Remember when you were but a wee slip of a lad or lassie? What was that one school assignment that each of dreaded upon our return to the halls of learning in September? We dreaded this assignment not because it was difficult, but because it meant that our summer vacation was at an end, and that we were headed back to our neighborhood school.
That assign was quiet simply, "What I did during my summer vacation." If you are like me, memories of that assignment have grown dimmer by the year. For me memories of those end-of-summer assignments are in the 45-50 year-old range. Even so, I now think that there was great value in that simple assignment. If we think about it, we can now see that an assignment such as that had some really valuable learning tools at its core.
You and I were being asked to think. You and I were being challenged to exercise our memory banks. We had to distill the essence of our lived experience into a series of cogent thoughts. We then had to place those thoughts into an orderly sequence and reduce them to writing. In some cases, our oral delivery skills were challenged when the teacher asked us to read our reports to the class.
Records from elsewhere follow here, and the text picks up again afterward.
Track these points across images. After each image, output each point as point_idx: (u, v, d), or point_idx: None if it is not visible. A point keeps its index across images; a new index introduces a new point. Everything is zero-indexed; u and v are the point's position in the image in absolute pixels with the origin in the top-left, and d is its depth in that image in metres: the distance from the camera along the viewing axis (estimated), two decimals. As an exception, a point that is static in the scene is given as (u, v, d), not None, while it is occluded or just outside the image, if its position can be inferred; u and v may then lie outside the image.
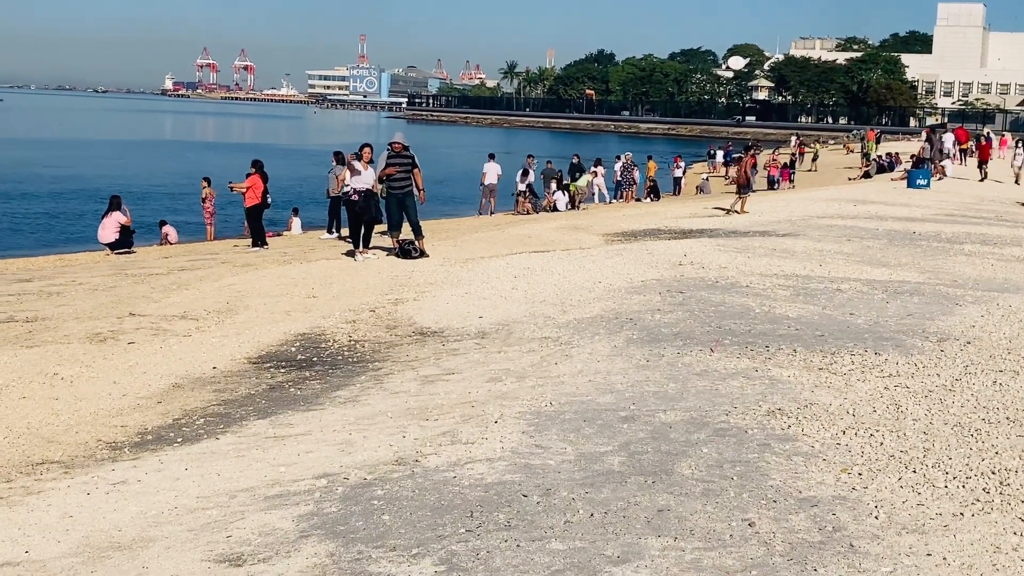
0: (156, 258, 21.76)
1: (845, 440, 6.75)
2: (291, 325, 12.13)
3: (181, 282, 15.97)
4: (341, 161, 23.66)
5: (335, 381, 9.37)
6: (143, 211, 37.43)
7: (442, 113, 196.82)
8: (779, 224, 22.05)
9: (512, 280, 14.47)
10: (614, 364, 9.04)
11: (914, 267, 15.77)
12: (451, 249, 19.41)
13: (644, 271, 14.76)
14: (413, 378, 9.21)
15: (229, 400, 8.84)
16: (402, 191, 17.86)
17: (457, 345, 10.67)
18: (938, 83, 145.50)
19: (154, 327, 12.33)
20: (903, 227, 21.14)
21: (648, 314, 11.35)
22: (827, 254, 16.87)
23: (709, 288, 13.15)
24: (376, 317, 12.49)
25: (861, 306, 12.19)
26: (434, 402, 8.06)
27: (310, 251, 21.45)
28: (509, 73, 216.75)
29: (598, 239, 20.81)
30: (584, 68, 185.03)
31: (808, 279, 14.18)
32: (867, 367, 8.98)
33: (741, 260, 15.82)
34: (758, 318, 11.19)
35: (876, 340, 10.16)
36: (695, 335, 10.22)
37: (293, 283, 15.16)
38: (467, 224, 30.09)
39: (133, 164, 61.60)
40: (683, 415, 7.23)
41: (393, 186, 17.83)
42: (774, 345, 9.76)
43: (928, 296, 13.02)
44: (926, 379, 8.58)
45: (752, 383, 8.26)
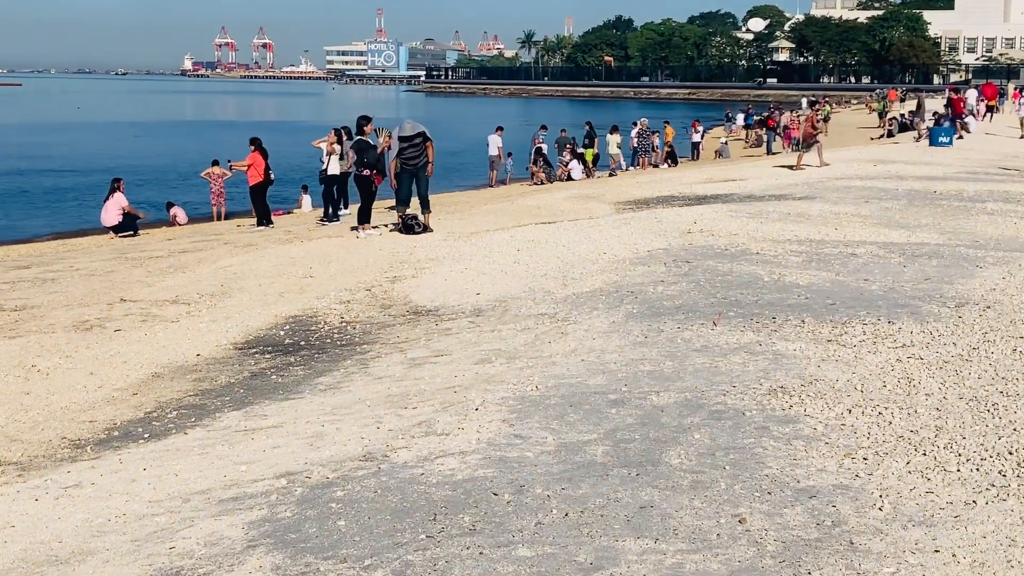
0: (159, 240, 21.42)
1: (851, 420, 6.26)
2: (283, 307, 11.71)
3: (179, 265, 15.58)
4: (349, 136, 23.19)
5: (319, 367, 8.94)
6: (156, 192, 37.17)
7: (460, 85, 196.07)
8: (796, 187, 21.44)
9: (515, 254, 13.99)
10: (610, 341, 8.57)
11: (934, 228, 15.19)
12: (457, 223, 18.95)
13: (651, 240, 14.25)
14: (400, 361, 8.77)
15: (207, 390, 8.42)
16: (415, 166, 17.42)
17: (451, 324, 10.22)
18: (961, 39, 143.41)
19: (143, 313, 11.94)
20: (923, 186, 20.50)
21: (651, 286, 10.85)
22: (843, 217, 16.30)
23: (717, 256, 12.63)
24: (371, 296, 12.06)
25: (876, 271, 11.65)
26: (416, 388, 7.61)
27: (315, 229, 21.04)
28: (527, 42, 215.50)
29: (609, 208, 20.29)
30: (602, 35, 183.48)
31: (822, 244, 13.64)
32: (879, 337, 8.47)
33: (753, 226, 15.27)
34: (767, 287, 10.68)
35: (890, 307, 9.64)
36: (698, 307, 9.72)
37: (291, 263, 14.74)
38: (477, 196, 29.63)
39: (148, 145, 61.35)
40: (677, 396, 6.75)
41: (407, 161, 17.40)
42: (781, 316, 9.26)
43: (947, 258, 12.47)
44: (941, 349, 8.07)
45: (755, 359, 7.76)
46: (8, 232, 27.57)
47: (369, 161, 17.37)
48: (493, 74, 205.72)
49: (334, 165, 21.54)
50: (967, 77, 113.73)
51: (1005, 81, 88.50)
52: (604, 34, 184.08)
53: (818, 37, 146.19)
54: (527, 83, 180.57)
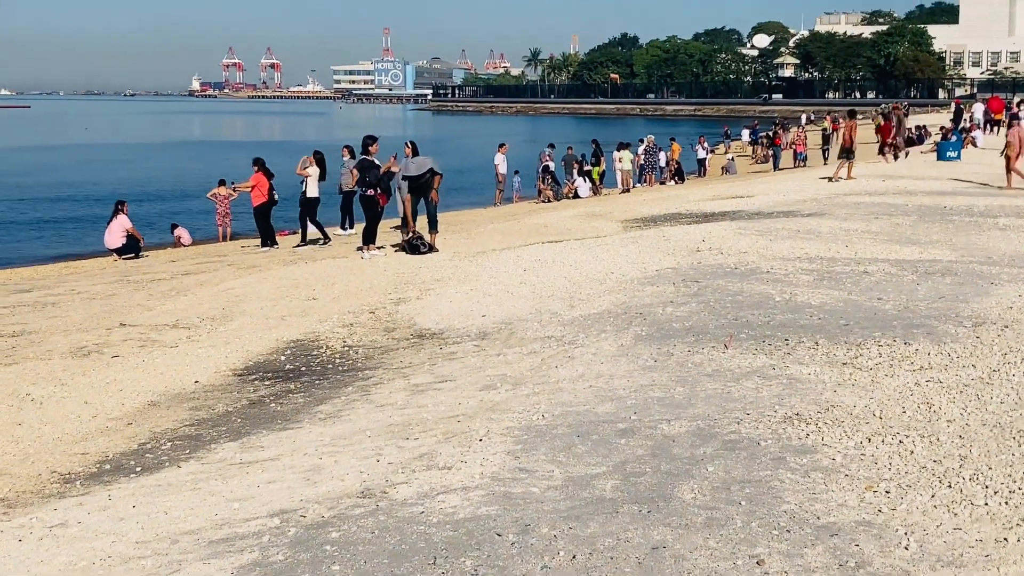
0: (163, 262, 21.22)
1: (871, 449, 5.99)
2: (285, 331, 11.47)
3: (180, 288, 15.37)
4: (353, 155, 22.98)
5: (320, 394, 8.70)
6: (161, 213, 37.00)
7: (467, 103, 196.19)
8: (804, 203, 21.18)
9: (521, 274, 13.75)
10: (618, 366, 8.31)
11: (946, 244, 14.92)
12: (463, 242, 18.73)
13: (660, 259, 14.00)
14: (403, 387, 8.52)
15: (203, 420, 8.17)
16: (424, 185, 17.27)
17: (455, 348, 9.97)
18: (966, 53, 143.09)
19: (143, 338, 11.71)
20: (933, 202, 20.23)
21: (659, 307, 10.60)
22: (854, 234, 16.03)
23: (727, 275, 12.37)
24: (375, 319, 11.82)
25: (890, 289, 11.38)
26: (419, 416, 7.36)
27: (320, 249, 20.82)
28: (533, 60, 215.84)
29: (616, 226, 20.06)
30: (608, 52, 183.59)
31: (833, 262, 13.37)
32: (896, 359, 8.20)
33: (762, 244, 15.01)
34: (778, 307, 10.41)
35: (906, 328, 9.37)
36: (709, 329, 9.46)
37: (294, 285, 14.51)
38: (484, 215, 29.40)
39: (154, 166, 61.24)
40: (689, 425, 6.49)
41: (415, 181, 17.25)
42: (794, 338, 8.99)
43: (961, 276, 12.19)
44: (960, 371, 7.80)
45: (768, 384, 7.50)
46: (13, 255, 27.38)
47: (371, 180, 17.17)
48: (499, 92, 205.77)
49: (312, 187, 21.32)
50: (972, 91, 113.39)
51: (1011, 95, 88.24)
52: (610, 52, 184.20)
53: (823, 53, 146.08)
54: (533, 101, 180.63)
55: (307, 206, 21.36)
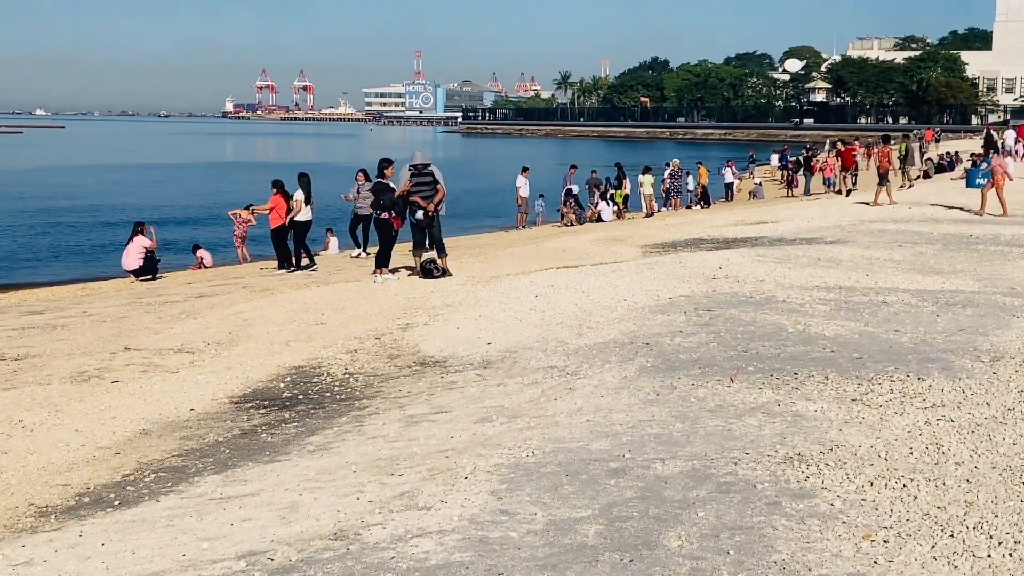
0: (179, 284, 21.11)
1: (872, 494, 5.71)
2: (288, 357, 11.28)
3: (191, 311, 15.23)
4: (368, 179, 22.94)
5: (313, 424, 8.48)
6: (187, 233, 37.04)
7: (497, 126, 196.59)
8: (828, 230, 20.86)
9: (532, 300, 13.52)
10: (619, 399, 8.04)
11: (969, 274, 14.57)
12: (479, 266, 18.54)
13: (674, 287, 13.73)
14: (397, 419, 8.29)
15: (192, 450, 7.97)
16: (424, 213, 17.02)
17: (456, 377, 9.74)
18: (999, 79, 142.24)
19: (145, 363, 11.55)
20: (959, 230, 19.86)
21: (668, 337, 10.33)
22: (875, 262, 15.71)
23: (741, 305, 12.09)
24: (380, 345, 11.61)
25: (908, 321, 11.07)
26: (408, 451, 7.12)
27: (337, 272, 20.68)
28: (563, 83, 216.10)
29: (636, 251, 19.82)
30: (638, 76, 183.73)
31: (852, 291, 13.07)
32: (907, 396, 7.90)
33: (781, 272, 14.72)
34: (790, 339, 10.12)
35: (921, 362, 9.06)
36: (716, 361, 9.18)
37: (304, 309, 14.34)
38: (504, 238, 29.23)
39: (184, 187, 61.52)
40: (684, 465, 6.22)
41: (416, 206, 17.00)
42: (804, 371, 8.70)
43: (983, 307, 11.86)
44: (974, 409, 7.49)
45: (772, 421, 7.21)
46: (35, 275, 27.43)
47: (386, 203, 16.98)
48: (529, 115, 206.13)
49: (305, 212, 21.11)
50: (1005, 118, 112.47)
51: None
52: (640, 75, 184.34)
53: (855, 78, 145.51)
54: (563, 124, 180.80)
55: (294, 230, 21.15)
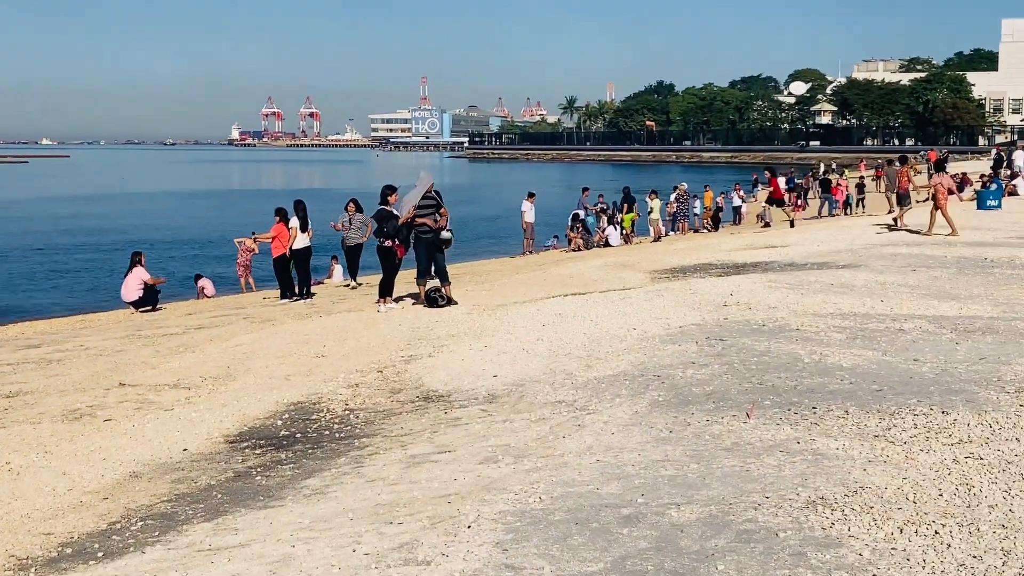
0: (179, 315, 20.80)
1: (903, 542, 5.33)
2: (286, 392, 10.93)
3: (189, 344, 14.90)
4: (359, 209, 22.73)
5: (311, 465, 8.11)
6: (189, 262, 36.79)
7: (503, 151, 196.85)
8: (839, 254, 20.49)
9: (539, 329, 13.17)
10: (630, 437, 7.67)
11: (987, 299, 14.18)
12: (484, 294, 18.19)
13: (684, 314, 13.37)
14: (399, 459, 7.92)
15: (183, 494, 7.60)
16: (431, 234, 16.68)
17: (461, 413, 9.37)
18: (1006, 100, 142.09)
19: (140, 399, 11.21)
20: (974, 253, 19.48)
21: (679, 369, 9.96)
22: (890, 287, 15.33)
23: (754, 333, 11.72)
24: (382, 379, 11.25)
25: (927, 349, 10.69)
26: (409, 495, 6.75)
27: (340, 301, 20.36)
28: (569, 108, 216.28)
29: (644, 277, 19.45)
30: (644, 100, 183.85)
31: (867, 318, 12.69)
32: (932, 431, 7.53)
33: (793, 298, 14.35)
34: (807, 370, 9.75)
35: (943, 394, 8.69)
36: (730, 395, 8.81)
37: (305, 341, 14.00)
38: (511, 264, 28.89)
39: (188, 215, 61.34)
40: (701, 511, 5.84)
41: (421, 230, 16.66)
42: (823, 405, 8.33)
43: (1003, 334, 11.47)
44: (1003, 445, 7.11)
45: (792, 460, 6.84)
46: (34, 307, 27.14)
47: (389, 231, 16.63)
48: (535, 139, 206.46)
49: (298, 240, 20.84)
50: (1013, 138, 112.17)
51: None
52: (646, 99, 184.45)
53: (860, 100, 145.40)
54: (569, 148, 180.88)
55: (294, 258, 20.92)
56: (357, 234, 22.91)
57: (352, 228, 23.03)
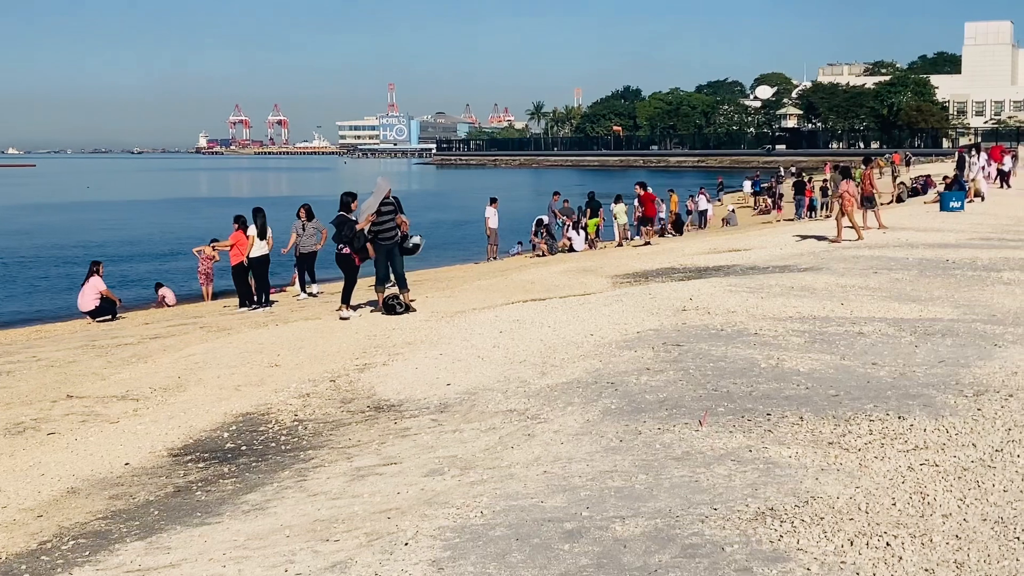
0: (136, 324, 20.44)
1: (852, 555, 5.17)
2: (236, 403, 10.68)
3: (143, 354, 14.59)
4: (310, 216, 22.36)
5: (253, 479, 7.88)
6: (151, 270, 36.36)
7: (471, 157, 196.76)
8: (801, 257, 20.41)
9: (496, 336, 12.98)
10: (579, 447, 7.49)
11: (947, 301, 14.11)
12: (444, 300, 17.96)
13: (642, 320, 13.22)
14: (343, 472, 7.71)
15: (119, 512, 7.36)
16: (390, 241, 16.44)
17: (411, 423, 9.16)
18: (969, 103, 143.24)
19: (86, 412, 10.93)
20: (935, 255, 19.44)
21: (634, 376, 9.79)
22: (850, 290, 15.24)
23: (712, 338, 11.57)
24: (334, 388, 11.03)
25: (885, 353, 10.57)
26: (349, 511, 6.54)
27: (299, 309, 20.07)
28: (536, 114, 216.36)
29: (606, 282, 19.29)
30: (611, 105, 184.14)
31: (827, 321, 12.58)
32: (888, 437, 7.39)
33: (753, 302, 14.22)
34: (763, 375, 9.60)
35: (900, 398, 8.56)
36: (684, 402, 8.64)
37: (259, 350, 13.74)
38: (474, 270, 28.68)
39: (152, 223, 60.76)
40: (646, 524, 5.66)
41: (381, 236, 16.40)
42: (777, 412, 8.18)
43: (963, 336, 11.38)
44: (959, 452, 6.97)
45: (743, 469, 6.67)
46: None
47: (347, 236, 16.32)
48: (503, 145, 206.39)
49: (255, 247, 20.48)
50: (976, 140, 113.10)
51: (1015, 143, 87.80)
52: (613, 104, 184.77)
53: (826, 103, 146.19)
54: (537, 154, 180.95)
55: (253, 266, 20.58)
56: (310, 241, 22.53)
57: (305, 235, 22.59)
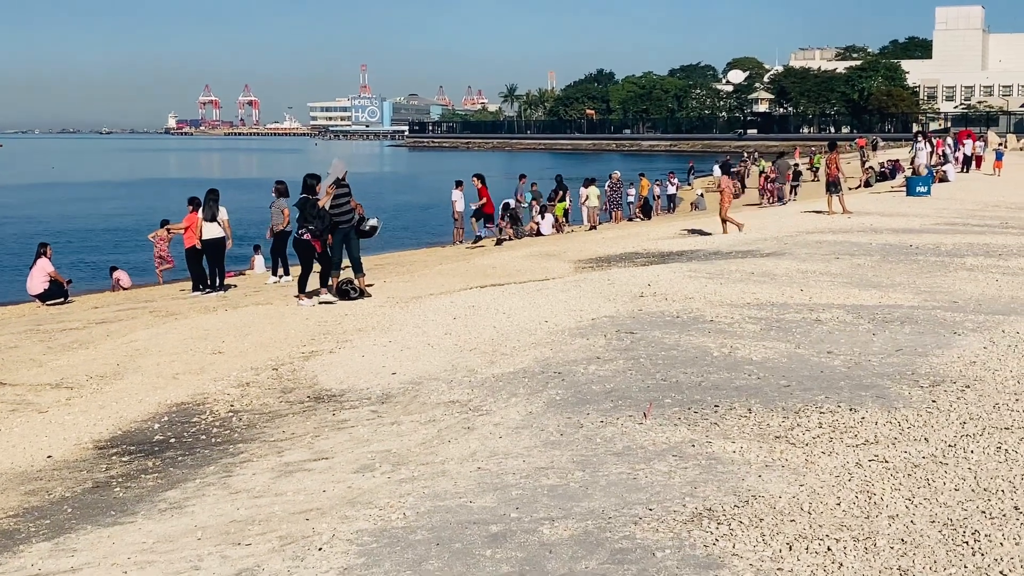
0: (85, 308, 19.97)
1: (790, 561, 4.86)
2: (171, 393, 10.29)
3: (85, 340, 14.17)
4: (283, 193, 21.73)
5: (176, 474, 7.51)
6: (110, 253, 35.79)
7: (444, 139, 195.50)
8: (765, 242, 20.16)
9: (449, 323, 12.63)
10: (518, 441, 7.16)
11: (908, 287, 13.87)
12: (402, 285, 17.60)
13: (599, 306, 12.90)
14: (270, 467, 7.35)
15: (30, 509, 6.98)
16: (346, 224, 16.04)
17: (349, 414, 8.81)
18: (940, 88, 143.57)
19: (16, 401, 10.52)
20: (899, 240, 19.22)
21: (583, 365, 9.46)
22: (811, 276, 14.98)
23: (666, 326, 11.26)
24: (276, 377, 10.66)
25: (842, 341, 10.30)
26: (268, 511, 6.18)
27: (254, 293, 19.65)
28: (510, 96, 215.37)
29: (568, 267, 18.99)
30: (584, 88, 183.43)
31: (785, 308, 12.30)
32: (837, 431, 7.09)
33: (712, 288, 13.93)
34: (714, 364, 9.30)
35: (854, 389, 8.27)
36: (631, 393, 8.32)
37: (203, 336, 13.33)
38: (437, 254, 28.32)
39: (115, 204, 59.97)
40: (576, 527, 5.33)
41: (337, 219, 15.98)
42: (725, 403, 7.87)
43: (922, 324, 11.12)
44: (911, 447, 6.68)
45: (684, 466, 6.36)
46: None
47: (310, 215, 15.75)
48: (476, 128, 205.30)
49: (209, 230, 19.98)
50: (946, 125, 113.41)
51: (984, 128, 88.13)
52: (586, 88, 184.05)
53: (797, 88, 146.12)
54: (510, 137, 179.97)
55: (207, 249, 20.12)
56: (274, 220, 21.73)
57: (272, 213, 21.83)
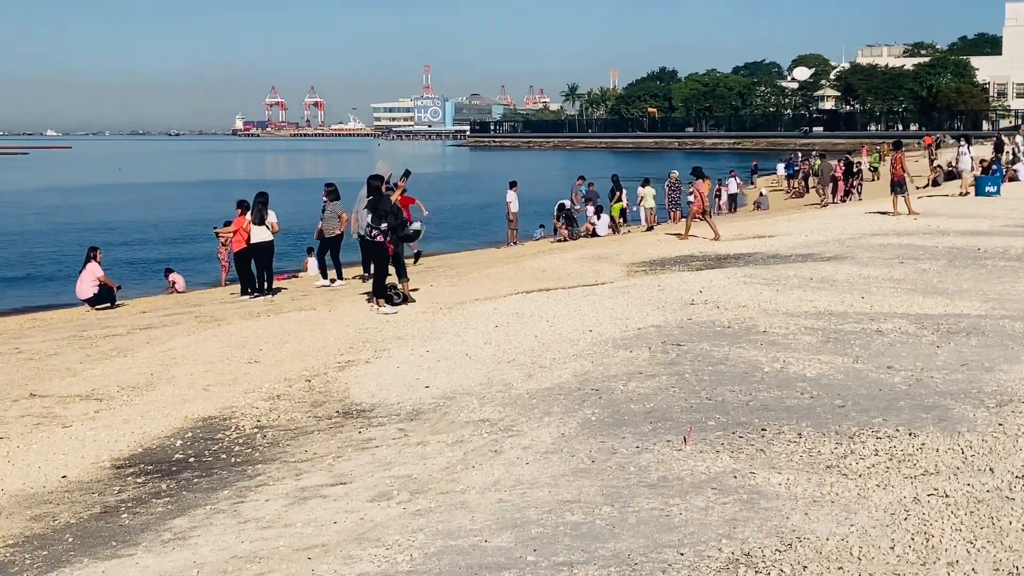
0: (133, 313, 19.78)
1: (834, 619, 4.32)
2: (199, 406, 9.94)
3: (125, 347, 13.91)
4: (335, 196, 21.26)
5: (188, 499, 7.11)
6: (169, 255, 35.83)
7: (505, 139, 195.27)
8: (826, 245, 19.45)
9: (490, 331, 12.17)
10: (546, 468, 6.66)
11: (975, 294, 13.15)
12: (448, 290, 17.17)
13: (647, 315, 12.35)
14: (285, 493, 6.92)
15: (32, 537, 6.62)
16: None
17: (376, 432, 8.37)
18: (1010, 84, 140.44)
19: (44, 413, 10.23)
20: (967, 243, 18.41)
21: (623, 381, 8.94)
22: (873, 282, 14.30)
23: (716, 337, 10.70)
24: (307, 389, 10.28)
25: (903, 354, 9.67)
26: (274, 545, 5.75)
27: (302, 298, 19.31)
28: (571, 95, 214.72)
29: (619, 270, 18.43)
30: (646, 87, 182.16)
31: (844, 318, 11.67)
32: (894, 459, 6.51)
33: (767, 295, 13.32)
34: (764, 381, 8.73)
35: (914, 410, 7.67)
36: (672, 414, 7.79)
37: (241, 344, 13.00)
38: (488, 256, 27.90)
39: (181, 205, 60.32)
40: (598, 574, 4.83)
41: None
42: (774, 426, 7.31)
43: (989, 335, 10.45)
44: (974, 478, 6.09)
45: (723, 501, 5.82)
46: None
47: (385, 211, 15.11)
48: (537, 127, 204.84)
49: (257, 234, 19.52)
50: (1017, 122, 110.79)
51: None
52: (648, 86, 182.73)
53: (864, 85, 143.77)
54: (571, 136, 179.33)
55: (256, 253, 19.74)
56: (328, 225, 21.19)
57: (324, 217, 21.31)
I bet you didn't realize the importance of that simple assignment. Relax, you are not alone. Many of our greatest discoveries and achievements in life come only after a great deal of reflection and the actual living of that life. In this week's commentary, I want to share how a number of different people spent their summer vacations.
President Bush learned during his summer vacation that all was not well with his nation's disaster response program. Michael Brown learned that running a horse association was not enough to prepare a man to run a disaster response operation. All of us learned about a tough, cigar-smoking U.S. Army General named Honore who spent his summer bringing order from chaos in the Gulf Region. Dave Paulison enjoyed his last quiet summer for the next few years.
Speaking for my buddy Jack Peltier and myself, we spent our summer vacation on the road. Over the course of successive weeks we found ourselves in Baltimore, Maryland, McConnellsburg, Pennsylvania, Denver, Colorado, and Wildwood, New Jersey. We were with our buddies Jim Cubbage and Steve Austin from Delaware and we were on the stump for the issue of Highway Safety.
We met with people from all around the United States. Our mission was to share the message that it is dangerous for all of our people who are operating out there on the highways. We spoke of the many training tips that our fire, EMS, and police associates need to know in order to remain safe while operating on the highways and byways of the world.
My travels then continued with a short jaunt up to scenic Lake Placid, New York at the request of my friend Ed Carpenter, President of the Fireman's Association of the State of New York. It was there during my keynote address to the 133rd Annual Convention of FASNY that I premiered the findings of my doctoral dissertation for Capella University in Minneapolis.
The words of my speech spoke to the five primary issues I identified which are hindering retention of members in the volunteer fire service. I shall share more on these thoughts with you in the future. To say that I am thankful to Ed for allowing me to share my findings with his membership is an understatement. For you see, Ed's theme for the year was Recruiting and Retention. It was a great match and it worked out very well.
There are others out there across America who spent their summers in pursuit of goals that benefited the fire service. Some agendas were laid out by fraternal and professional organizations. Some were created by people who know how to interact with the government of our nation. Others came to be through the efforts of dedicated fire service people who wished to provide a service to their communities.